Using the concept of the electric field, determine both the sign and the magnitude of the charge using the given data. Again, using the same concept, determine the reason for the experiment being impractical.

The electrostatic force acting on the particle is as follows:

$\overrightarrow{F}=q\overrightarrow{E}$ …… (i)

Here, $qq$is the charge of the particle (including its sign) and$\overrightarrow{E}$is the electric field that other charges have produced at the location of the particle.

The magnitude of the electric field is as follows:

$E=\frac{q}{4\pi {\epsilon }_o{R}^2}$ ……. (ii)

Here,

$R$= The distance of field point from the charge

$q$= charge of the particle

To float the sphere, we have to apply upward force that is equal to gravitational force or weight of the sphere. The force on the charge due to electric field is product of electric field and charge. The sign of charge decides the direction of the force. The given electric field is pointing downward direction.

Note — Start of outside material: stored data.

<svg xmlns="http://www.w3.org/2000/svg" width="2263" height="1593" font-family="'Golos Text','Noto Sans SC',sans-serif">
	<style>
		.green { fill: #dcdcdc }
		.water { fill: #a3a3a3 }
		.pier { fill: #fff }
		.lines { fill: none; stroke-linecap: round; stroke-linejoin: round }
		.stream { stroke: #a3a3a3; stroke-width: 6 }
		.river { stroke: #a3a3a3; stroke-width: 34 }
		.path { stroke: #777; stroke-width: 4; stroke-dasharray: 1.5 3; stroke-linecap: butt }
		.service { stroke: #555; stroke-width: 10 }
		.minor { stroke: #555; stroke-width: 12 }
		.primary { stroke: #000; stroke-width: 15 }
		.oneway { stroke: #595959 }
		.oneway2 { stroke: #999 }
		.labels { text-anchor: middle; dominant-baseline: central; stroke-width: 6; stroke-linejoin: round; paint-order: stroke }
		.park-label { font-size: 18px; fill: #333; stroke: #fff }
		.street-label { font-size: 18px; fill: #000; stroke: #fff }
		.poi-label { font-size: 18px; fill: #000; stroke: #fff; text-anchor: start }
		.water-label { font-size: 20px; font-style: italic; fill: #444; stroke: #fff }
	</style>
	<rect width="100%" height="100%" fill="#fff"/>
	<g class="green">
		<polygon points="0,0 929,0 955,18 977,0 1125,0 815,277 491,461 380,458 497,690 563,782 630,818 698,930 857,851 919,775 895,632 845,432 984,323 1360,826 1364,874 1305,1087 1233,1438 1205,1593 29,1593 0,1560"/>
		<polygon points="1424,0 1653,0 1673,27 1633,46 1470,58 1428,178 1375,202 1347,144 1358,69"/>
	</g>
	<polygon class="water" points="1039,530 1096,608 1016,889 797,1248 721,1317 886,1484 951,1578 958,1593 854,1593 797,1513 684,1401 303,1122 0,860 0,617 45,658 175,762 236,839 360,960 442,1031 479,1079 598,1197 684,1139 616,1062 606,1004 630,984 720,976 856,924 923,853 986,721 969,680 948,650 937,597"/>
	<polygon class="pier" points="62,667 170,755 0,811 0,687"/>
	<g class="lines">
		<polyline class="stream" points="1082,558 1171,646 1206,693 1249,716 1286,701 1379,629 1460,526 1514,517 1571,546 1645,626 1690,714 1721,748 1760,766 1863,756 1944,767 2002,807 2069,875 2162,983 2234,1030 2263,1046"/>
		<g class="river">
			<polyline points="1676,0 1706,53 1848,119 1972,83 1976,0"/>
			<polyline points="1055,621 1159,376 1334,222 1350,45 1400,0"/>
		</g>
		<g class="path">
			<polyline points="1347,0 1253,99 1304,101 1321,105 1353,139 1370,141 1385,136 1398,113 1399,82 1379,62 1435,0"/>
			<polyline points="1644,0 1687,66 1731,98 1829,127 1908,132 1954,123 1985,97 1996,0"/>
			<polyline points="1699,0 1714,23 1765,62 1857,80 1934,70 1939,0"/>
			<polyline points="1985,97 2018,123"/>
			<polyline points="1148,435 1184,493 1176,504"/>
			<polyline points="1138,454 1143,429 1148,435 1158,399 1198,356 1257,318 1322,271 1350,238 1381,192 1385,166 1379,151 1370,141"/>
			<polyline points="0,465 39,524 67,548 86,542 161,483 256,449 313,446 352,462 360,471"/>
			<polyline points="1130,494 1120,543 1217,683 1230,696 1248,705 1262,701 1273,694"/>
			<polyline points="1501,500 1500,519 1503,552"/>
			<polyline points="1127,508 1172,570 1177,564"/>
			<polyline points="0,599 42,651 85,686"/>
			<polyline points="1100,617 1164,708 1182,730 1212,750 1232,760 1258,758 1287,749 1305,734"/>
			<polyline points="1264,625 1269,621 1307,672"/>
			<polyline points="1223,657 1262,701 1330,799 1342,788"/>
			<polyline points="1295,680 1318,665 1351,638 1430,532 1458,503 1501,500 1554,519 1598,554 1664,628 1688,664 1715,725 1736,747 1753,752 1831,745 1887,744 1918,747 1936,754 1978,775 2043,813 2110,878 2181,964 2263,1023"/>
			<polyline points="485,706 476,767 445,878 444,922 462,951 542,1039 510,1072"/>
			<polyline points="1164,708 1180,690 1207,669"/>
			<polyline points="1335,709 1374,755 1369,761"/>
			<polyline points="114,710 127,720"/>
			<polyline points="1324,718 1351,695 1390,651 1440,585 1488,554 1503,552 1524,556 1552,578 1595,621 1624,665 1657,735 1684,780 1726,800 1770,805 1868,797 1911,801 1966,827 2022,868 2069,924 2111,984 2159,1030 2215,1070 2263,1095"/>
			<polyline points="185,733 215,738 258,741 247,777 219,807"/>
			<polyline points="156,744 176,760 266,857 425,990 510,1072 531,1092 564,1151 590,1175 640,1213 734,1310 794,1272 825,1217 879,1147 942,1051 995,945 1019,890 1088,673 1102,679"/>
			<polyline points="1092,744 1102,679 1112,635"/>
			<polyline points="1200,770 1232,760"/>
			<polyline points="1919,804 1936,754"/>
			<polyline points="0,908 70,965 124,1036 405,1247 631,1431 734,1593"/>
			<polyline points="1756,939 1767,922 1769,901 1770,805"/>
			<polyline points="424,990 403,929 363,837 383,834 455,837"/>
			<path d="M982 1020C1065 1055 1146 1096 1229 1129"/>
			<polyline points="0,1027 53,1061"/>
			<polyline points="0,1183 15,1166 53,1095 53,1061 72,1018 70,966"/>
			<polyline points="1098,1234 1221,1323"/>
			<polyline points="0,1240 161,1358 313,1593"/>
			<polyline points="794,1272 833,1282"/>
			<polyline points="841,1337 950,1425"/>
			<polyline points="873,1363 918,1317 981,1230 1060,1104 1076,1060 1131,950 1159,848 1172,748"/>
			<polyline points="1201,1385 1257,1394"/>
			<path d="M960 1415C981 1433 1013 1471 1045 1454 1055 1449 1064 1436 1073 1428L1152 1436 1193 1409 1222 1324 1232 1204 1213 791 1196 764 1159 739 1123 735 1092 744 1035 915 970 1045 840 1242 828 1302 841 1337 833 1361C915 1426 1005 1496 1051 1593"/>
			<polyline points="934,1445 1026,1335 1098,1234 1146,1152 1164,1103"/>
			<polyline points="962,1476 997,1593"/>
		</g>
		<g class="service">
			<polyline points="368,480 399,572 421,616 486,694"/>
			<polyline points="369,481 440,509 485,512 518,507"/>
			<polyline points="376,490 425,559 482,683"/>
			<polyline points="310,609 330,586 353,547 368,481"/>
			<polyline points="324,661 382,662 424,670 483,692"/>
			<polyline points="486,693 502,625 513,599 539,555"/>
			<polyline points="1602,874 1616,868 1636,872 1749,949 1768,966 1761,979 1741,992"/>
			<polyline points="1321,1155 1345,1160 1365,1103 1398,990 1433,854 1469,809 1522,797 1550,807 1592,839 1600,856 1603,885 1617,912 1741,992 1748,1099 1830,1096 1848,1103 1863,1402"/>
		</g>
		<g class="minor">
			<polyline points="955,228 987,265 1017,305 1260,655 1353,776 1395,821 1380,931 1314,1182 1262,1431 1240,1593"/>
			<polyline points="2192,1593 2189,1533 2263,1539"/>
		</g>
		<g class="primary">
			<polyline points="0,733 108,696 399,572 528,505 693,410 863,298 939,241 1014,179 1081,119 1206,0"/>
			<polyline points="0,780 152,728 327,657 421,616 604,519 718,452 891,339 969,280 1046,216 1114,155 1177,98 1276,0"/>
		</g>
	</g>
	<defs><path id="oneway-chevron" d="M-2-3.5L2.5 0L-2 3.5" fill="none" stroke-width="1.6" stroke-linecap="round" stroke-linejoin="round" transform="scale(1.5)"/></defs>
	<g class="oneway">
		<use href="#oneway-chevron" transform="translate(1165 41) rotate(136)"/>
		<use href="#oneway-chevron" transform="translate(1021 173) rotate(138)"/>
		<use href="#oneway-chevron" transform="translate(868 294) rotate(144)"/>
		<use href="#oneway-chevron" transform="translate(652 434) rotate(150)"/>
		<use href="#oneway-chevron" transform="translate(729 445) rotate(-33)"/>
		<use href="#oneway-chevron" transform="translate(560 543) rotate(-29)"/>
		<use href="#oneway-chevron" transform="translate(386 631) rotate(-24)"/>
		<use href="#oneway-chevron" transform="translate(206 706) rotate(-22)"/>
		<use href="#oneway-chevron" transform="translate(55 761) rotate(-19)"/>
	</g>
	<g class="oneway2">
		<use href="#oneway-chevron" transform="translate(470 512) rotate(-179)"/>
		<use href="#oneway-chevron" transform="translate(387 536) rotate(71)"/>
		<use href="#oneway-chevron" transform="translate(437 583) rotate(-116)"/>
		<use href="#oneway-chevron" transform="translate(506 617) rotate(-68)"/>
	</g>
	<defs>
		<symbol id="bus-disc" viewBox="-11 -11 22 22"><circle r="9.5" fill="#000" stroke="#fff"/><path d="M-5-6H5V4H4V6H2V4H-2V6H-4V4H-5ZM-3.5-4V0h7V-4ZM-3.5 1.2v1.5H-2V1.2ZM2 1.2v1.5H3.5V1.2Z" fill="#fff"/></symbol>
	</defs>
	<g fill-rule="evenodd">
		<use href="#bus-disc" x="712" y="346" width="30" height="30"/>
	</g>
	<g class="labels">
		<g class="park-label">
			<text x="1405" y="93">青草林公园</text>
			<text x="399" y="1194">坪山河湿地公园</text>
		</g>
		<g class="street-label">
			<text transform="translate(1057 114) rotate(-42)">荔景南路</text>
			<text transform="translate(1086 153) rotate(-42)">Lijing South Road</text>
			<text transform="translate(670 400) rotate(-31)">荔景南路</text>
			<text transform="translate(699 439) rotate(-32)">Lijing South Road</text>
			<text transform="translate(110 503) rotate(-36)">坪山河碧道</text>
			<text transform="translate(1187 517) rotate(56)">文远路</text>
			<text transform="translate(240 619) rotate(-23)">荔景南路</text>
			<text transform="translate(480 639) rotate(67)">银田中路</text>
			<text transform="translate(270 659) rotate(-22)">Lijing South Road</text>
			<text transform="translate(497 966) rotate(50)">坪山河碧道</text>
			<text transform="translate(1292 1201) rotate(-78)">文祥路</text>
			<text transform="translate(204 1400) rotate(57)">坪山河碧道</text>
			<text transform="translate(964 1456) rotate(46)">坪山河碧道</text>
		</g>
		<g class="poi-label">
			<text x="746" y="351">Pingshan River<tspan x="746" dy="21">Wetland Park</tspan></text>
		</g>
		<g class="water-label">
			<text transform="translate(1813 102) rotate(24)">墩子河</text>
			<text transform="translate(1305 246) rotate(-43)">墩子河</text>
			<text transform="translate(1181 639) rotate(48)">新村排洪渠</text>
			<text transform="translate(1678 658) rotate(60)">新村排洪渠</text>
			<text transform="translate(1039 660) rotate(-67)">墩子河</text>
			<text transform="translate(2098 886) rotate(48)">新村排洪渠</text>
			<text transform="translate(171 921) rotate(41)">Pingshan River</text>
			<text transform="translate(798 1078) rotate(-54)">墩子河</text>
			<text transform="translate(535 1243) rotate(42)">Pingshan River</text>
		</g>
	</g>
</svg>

Therefore, to create a force in the upward direction, we should have a negative charge on the sphere. The magnitude of the charge is found by working with the absolute value of equation (i) as:

$\begin{array}{c}\left|q\right|=\frac{F}{E}\\ =\frac{4.4\text{N}}{150\text{N}/\text{C}}\\ =0.029\text{C}\end{array}$

Hence, the value of the charge is.$-0.029\text{C}$

Since, the mass of the sphere is given as:

$m=\frac{F}{g}$

Substitute the values and solve as:

$\begin{array}{c}m=\frac{4.4\text{N}}{9.8\text{m}/{\text{s}}^2}\\ =0.45\text{kg}\end{array}$

From the density of sulphur$(2.1\times {10}^3\text{\hspace{0.17em}kg}/{\text{m}}^3)$ ,find the radius of the sphere as follows:

$\begin{array}{c}{\rho }_{sulfur}\left(\frac{4}{3}\pi r^3\right)=m_{sphere}\\ r={\left(\frac{3m_{sphere}}{4\pi {\rho }_{sulfur}}\right)}^{\frac{1}{3}}\\ =0.037\text{m}\end{array}$

Now use the equation (ii), to find the electric field using the above data:

$\begin{array}{c}E=\frac{(9\times {10}^9\text{kg}\cdot {\text{m}}^3/{\text{s}}^2\cdot {\text{C}}^2)\left(0.029\text{C}\right)}{{\left(0.037{\text{m}}^2\right)}^2}\\ =1.90\times {10}^{11}\text{\hspace{0.17em}N}/\text{C}\\ \approx 2\times {10}^{11}\text{\hspace{0.17em}N}/\text{C}\end{array}$

The quantity of the electric field is too large. It will be very difficult to maintain this high electric field in the air. Also, with this large electric field, as the repulsive forces would explode the sphere.

Thus, the large value of the electric field makes the experiment too impractical.